For the pitching (putting yeast into the wort), we pre-activated a “Smack Pack” the evening before brewing day. A smack pack is basically a bag that contains two things:
- Nutrients for the yeast
The nutrients are enclosed in a sealed package inside the bag, so to activate the yeast one just needs to literally “smack” the package to break in inner container and let the yeast activate. Depending on the age of the yeast it is recommended to activate 3-5 hours before pitching or 2-3 days before pitching. The final step before fermentation was simply to pitch the yeast into the wort, seal the fermenter and put on the water lock and shake the fermenter vigorously to mix the yeast and put more oxygen into the wort. The water lock allows CO2 to leave the fermenter, but prevents oxidation during fermentation.
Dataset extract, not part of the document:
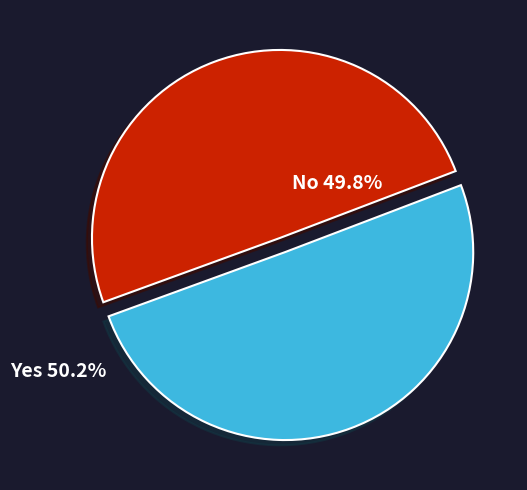

What is the ratio of the value at Yes 50.2% to the value at No 49.8%?

1.0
The fermentation of our beer is currently still on-going, we expected to hear the water lock bubbling the morning after pitching, but it took a bit longer to start. It wasn’t until about 15-18 hours after pitching that we started hearing a constant bubbling and seeing a nice “krausen” (the foam at the top of the beer when fermenting) developing. At the moment of this writing the fermentation has slowed, but is still ongoing. We’re not sure if we’ll leave it for 7-8 days or if we’ll do it for 14 days, we plan on measuring the gravity on day 7 to see if the beer is ready or not and then decide if we bottle or not. Until then let’s see what happens!